Gut gefallen hat mir die Erzählweise der Autorin. Schmunzeln musste ich an der Stelle, als sie Calvin, ihren Partner, beim Kochen um das Natriumchlorid bittet, statt um das für uns verständliche Salz.
Vieles, was ich aus den Erzählungen älterer Frauen, die in diesen Jahren ihren Platz im Berufsleben suchten, bereits erfahren hatte, las ich hier wieder. Das fand ich sehr gut getroffen.
Nicht so gelungen fand ich das Ende. Es ist mir zu romantisch, wenn am Ende (fast) alles gut wird. Wenn die neue Eigentümerin des Instituts sich als ihre „Beinahe-Schwiegermutter“ herausstellt und ihr damit alle Möglichkeiten zur eigenen Forschung eröffnet und auch noch die bisherige Babysitterin sich endlich von ihrem gewalttätigen Ehemann trennt und die neue große Liebe findet, das ist einfach zu süß.
Die Passagen, in denen Halbsieben aus seiner Perspektive erzählt, das passte für mich nicht zum übrigen Stil. Aus der Perspektive von Tieren oder Sachen zu erzählen, finde ich immer etwas problematisch oder fragwürdig.
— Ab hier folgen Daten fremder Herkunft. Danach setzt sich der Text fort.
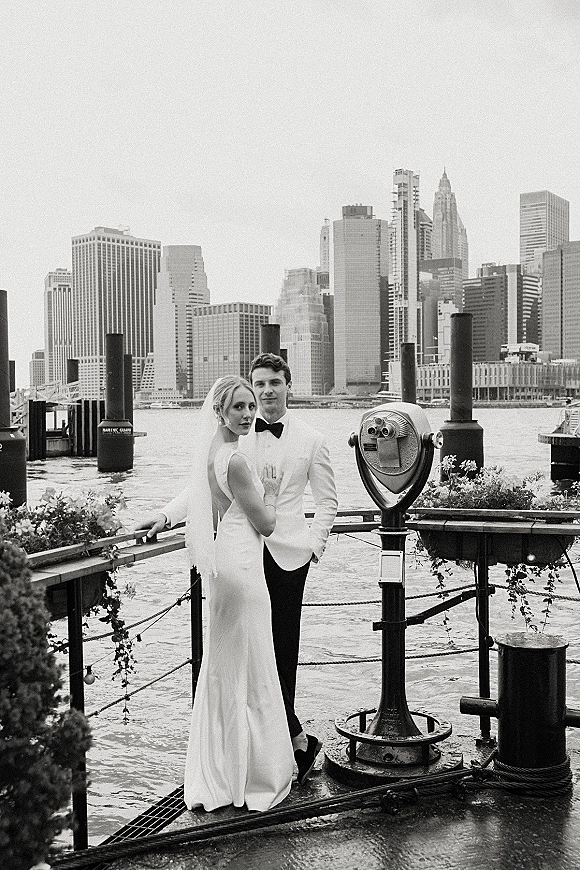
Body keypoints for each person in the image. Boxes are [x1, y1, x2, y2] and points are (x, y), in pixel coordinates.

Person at [136, 354, 338, 785]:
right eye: (259, 384)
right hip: (241, 554)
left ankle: (282, 742)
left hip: (287, 556)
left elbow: (327, 502)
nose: (265, 393)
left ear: (288, 384)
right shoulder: (238, 433)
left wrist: (313, 547)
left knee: (280, 651)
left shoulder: (312, 439)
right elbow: (205, 485)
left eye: (274, 383)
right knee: (248, 652)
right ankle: (284, 743)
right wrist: (166, 517)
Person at [148, 375, 294, 812]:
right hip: (243, 568)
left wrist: (162, 516)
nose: (249, 414)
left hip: (222, 567)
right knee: (253, 665)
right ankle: (253, 776)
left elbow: (195, 493)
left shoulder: (214, 450)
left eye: (252, 406)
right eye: (240, 408)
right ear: (220, 411)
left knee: (226, 665)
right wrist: (270, 491)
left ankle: (221, 771)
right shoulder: (235, 462)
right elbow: (266, 524)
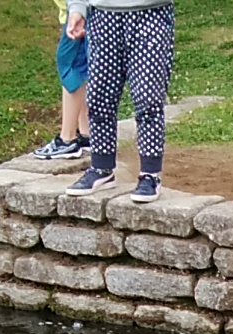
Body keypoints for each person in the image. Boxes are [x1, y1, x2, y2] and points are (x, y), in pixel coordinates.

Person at [64, 0, 177, 203]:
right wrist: (77, 8)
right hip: (102, 16)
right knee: (99, 97)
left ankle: (150, 175)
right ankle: (101, 168)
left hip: (151, 14)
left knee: (148, 97)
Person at [31, 0, 90, 160]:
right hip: (80, 12)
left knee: (70, 66)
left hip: (80, 14)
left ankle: (67, 139)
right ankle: (87, 134)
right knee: (82, 66)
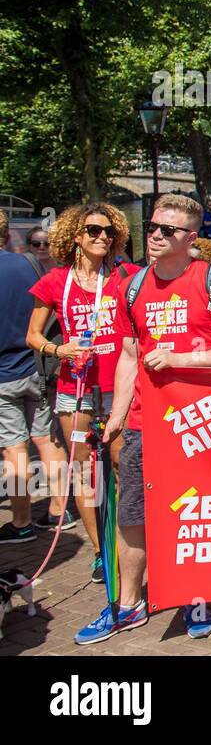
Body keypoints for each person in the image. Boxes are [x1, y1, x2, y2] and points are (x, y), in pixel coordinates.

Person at [76, 194, 211, 645]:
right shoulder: (131, 286)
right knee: (132, 512)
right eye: (153, 226)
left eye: (167, 230)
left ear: (190, 238)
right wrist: (115, 414)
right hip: (142, 420)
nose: (155, 235)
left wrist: (182, 357)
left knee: (195, 515)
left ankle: (196, 598)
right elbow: (129, 354)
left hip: (201, 419)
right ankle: (128, 604)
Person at [24, 204, 138, 578]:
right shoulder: (55, 282)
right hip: (75, 389)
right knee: (86, 473)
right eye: (93, 230)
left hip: (117, 389)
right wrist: (60, 350)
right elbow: (33, 336)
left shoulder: (126, 275)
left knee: (122, 468)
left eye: (108, 232)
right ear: (76, 236)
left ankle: (128, 545)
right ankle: (102, 552)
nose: (102, 237)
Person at [0, 212, 65, 549]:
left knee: (14, 449)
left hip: (3, 375)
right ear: (7, 234)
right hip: (35, 366)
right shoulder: (28, 264)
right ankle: (59, 511)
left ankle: (22, 522)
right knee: (47, 440)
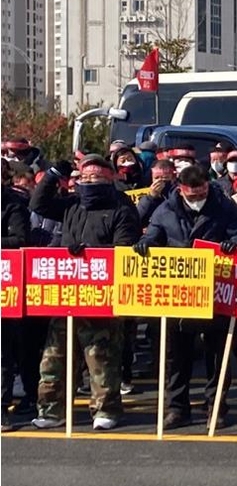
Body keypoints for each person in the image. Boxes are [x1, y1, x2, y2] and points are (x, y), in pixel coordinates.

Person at [133, 165, 237, 430]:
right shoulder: (165, 210)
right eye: (193, 195)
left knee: (216, 355)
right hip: (178, 293)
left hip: (215, 292)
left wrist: (236, 244)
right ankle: (177, 408)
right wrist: (146, 245)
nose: (198, 198)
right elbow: (154, 234)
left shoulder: (223, 207)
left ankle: (216, 407)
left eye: (202, 192)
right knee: (176, 356)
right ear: (181, 190)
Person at [29, 155, 142, 431]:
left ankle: (106, 409)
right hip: (67, 293)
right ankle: (52, 409)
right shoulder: (73, 204)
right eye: (85, 177)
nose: (90, 182)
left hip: (101, 298)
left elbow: (124, 249)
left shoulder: (121, 208)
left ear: (110, 178)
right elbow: (38, 204)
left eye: (97, 177)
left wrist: (92, 254)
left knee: (100, 358)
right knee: (54, 357)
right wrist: (55, 173)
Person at [1, 165, 32, 431]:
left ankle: (2, 409)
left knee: (3, 354)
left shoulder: (13, 205)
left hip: (5, 285)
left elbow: (21, 239)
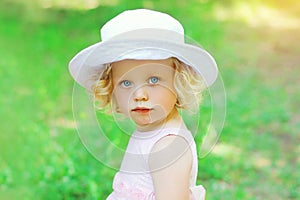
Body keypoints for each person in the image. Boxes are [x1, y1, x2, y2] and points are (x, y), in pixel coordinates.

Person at [69, 9, 218, 200]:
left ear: (179, 83)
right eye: (126, 83)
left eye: (154, 80)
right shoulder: (152, 133)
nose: (139, 95)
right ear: (111, 89)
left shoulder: (169, 147)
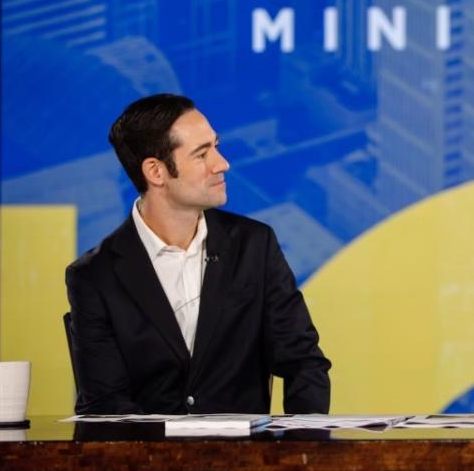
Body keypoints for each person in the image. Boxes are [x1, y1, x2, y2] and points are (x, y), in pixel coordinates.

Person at [66, 94, 331, 415]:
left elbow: (303, 362)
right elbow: (106, 404)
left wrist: (299, 456)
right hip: (149, 461)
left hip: (245, 460)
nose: (222, 164)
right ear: (156, 171)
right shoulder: (95, 276)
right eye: (202, 154)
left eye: (216, 147)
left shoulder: (254, 245)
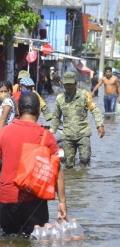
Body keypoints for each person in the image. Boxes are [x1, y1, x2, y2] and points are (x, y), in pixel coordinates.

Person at [0, 92, 66, 235]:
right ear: (38, 111)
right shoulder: (46, 136)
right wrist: (62, 203)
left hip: (6, 199)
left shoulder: (3, 133)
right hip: (34, 201)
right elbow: (58, 171)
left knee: (8, 240)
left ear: (18, 110)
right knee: (33, 240)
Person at [50, 72, 105, 168]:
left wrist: (99, 125)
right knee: (68, 164)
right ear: (63, 84)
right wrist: (51, 132)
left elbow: (94, 110)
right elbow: (56, 117)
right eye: (66, 85)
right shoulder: (60, 98)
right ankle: (72, 181)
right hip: (67, 135)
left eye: (71, 85)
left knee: (85, 159)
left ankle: (82, 181)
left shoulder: (85, 95)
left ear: (75, 83)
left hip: (83, 133)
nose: (68, 87)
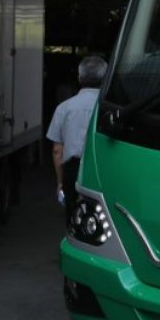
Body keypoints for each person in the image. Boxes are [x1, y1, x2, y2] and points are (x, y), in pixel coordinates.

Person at [47, 55, 107, 217]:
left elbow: (57, 151)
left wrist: (60, 182)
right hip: (103, 169)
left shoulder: (64, 108)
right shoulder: (109, 108)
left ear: (79, 78)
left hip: (72, 171)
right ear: (106, 79)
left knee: (74, 217)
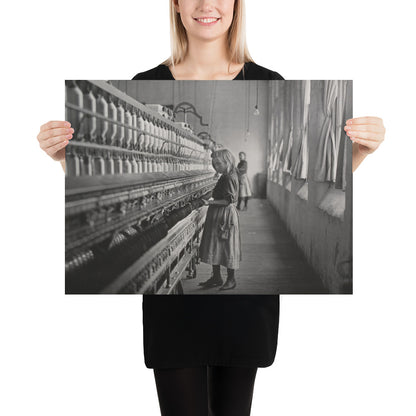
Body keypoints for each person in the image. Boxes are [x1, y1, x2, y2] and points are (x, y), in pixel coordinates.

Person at [36, 0, 385, 415]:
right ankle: (216, 276)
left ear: (237, 7)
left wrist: (359, 154)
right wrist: (66, 159)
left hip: (243, 314)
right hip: (174, 316)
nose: (207, 4)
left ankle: (220, 279)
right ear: (176, 6)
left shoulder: (268, 80)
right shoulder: (142, 81)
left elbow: (235, 194)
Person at [198, 149, 241, 290]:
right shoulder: (226, 175)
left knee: (227, 246)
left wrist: (208, 202)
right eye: (213, 164)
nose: (215, 167)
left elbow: (228, 201)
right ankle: (216, 277)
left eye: (218, 164)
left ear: (227, 162)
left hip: (224, 215)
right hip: (219, 214)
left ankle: (231, 279)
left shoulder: (228, 177)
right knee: (215, 245)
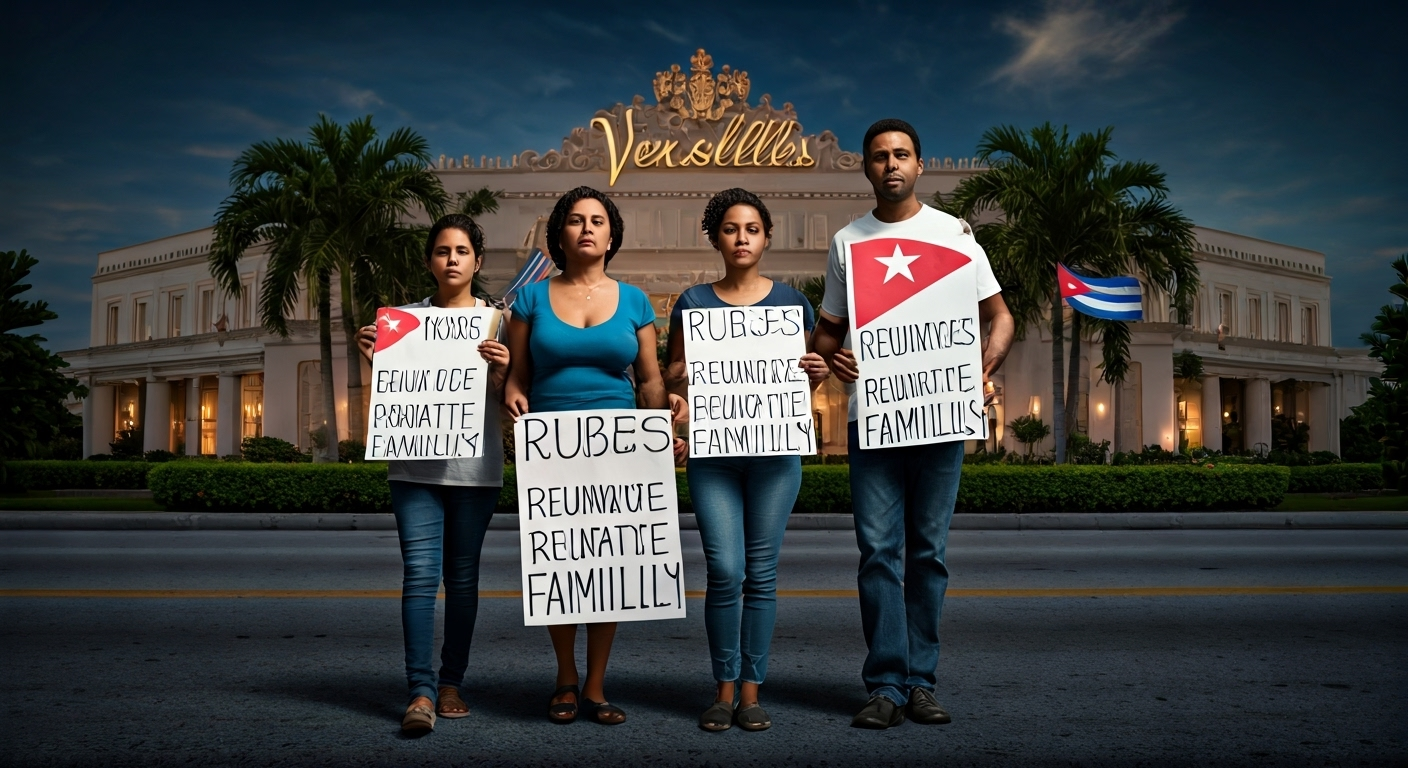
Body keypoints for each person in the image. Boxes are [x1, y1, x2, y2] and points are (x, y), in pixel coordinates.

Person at [810, 119, 1015, 729]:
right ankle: (885, 684)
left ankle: (921, 681)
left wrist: (980, 367)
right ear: (866, 168)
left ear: (920, 164)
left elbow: (999, 318)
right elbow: (827, 334)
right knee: (878, 553)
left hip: (941, 418)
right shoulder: (847, 242)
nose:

Es gibt Romane, die legt man anderen Lesern auch ans Herz. Wem würdest du das Buch weiterempfehlen?

Lesern, die sich für Frauengeschichte in dieser Zeit interessieren.

Lieben Dank für deine interessanten Einblicke in das Buch Eine Frage der Chemie! Ich hoffe, ich darf in Zukunft noch mehr mit dir über Literatur erzählen.